> **Goal**
Copy out the lines below word for word, from the line containing "family: Ranidae" down to the line containing "genus: Chlorochlamys", both included.

══ Provided material

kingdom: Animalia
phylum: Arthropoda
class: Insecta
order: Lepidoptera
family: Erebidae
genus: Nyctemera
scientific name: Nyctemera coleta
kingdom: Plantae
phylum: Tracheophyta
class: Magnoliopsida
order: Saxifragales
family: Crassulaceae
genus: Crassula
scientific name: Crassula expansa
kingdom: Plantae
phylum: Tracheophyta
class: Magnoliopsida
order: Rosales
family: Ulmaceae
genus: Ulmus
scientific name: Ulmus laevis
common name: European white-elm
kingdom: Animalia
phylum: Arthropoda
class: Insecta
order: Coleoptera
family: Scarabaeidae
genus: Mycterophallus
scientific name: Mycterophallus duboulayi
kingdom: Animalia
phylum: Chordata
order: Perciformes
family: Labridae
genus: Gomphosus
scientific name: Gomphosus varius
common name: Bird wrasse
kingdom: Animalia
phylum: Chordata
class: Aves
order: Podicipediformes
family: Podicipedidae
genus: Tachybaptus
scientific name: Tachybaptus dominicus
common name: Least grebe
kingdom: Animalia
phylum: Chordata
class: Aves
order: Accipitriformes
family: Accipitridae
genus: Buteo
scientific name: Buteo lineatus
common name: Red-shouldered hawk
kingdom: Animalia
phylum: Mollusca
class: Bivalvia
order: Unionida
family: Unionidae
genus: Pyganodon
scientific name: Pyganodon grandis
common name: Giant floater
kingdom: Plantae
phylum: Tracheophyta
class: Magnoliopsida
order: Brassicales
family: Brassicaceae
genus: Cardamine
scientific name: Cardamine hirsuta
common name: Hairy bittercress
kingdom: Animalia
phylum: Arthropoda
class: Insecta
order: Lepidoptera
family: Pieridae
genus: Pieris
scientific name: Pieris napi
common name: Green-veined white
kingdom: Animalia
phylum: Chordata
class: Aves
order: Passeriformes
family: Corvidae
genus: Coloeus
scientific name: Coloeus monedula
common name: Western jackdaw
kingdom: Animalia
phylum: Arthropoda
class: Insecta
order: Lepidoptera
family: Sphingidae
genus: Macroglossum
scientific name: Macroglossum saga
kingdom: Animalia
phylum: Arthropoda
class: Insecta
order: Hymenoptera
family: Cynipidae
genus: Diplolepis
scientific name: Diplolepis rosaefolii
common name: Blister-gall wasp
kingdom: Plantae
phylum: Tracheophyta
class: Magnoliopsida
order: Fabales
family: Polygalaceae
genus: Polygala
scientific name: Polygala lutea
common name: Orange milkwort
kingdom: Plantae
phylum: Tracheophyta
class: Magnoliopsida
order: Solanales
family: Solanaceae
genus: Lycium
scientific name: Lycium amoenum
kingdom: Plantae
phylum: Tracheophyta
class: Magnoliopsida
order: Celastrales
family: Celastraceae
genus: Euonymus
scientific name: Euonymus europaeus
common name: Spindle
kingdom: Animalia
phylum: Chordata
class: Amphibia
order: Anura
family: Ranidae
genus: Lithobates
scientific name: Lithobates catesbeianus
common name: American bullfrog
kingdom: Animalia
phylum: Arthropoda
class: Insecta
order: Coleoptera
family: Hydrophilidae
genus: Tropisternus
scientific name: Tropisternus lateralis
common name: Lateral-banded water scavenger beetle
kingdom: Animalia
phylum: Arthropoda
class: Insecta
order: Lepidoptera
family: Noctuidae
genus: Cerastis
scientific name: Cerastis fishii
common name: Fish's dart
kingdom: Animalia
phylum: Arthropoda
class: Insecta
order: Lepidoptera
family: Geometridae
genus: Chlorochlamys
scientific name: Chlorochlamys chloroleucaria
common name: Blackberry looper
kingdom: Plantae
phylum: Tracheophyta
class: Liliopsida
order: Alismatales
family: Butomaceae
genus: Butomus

════

> **Solved problem**
family: Ranidae
genus: Lithobates
scientific name: Lithobates catesbeianus
common name: American bullfrog
kingdom: Animalia
phylum: Arthropoda
class: Insecta
order: Coleoptera
family: Hydrophilidae
genus: Tropisternus
scientific name: Tropisternus lateralis
common name: Lateral-banded water scavenger beetle
kingdom: Animalia
phylum: Arthropoda
class: Insecta
order: Lepidoptera
family: Noctuidae
genus: Cerastis
scientific name: Cerastis fishii
common name: Fish's dart
kingdom: Animalia
phylum: Arthropoda
class: Insecta
order: Lepidoptera
family: Geometridae
genus: Chlorochlamys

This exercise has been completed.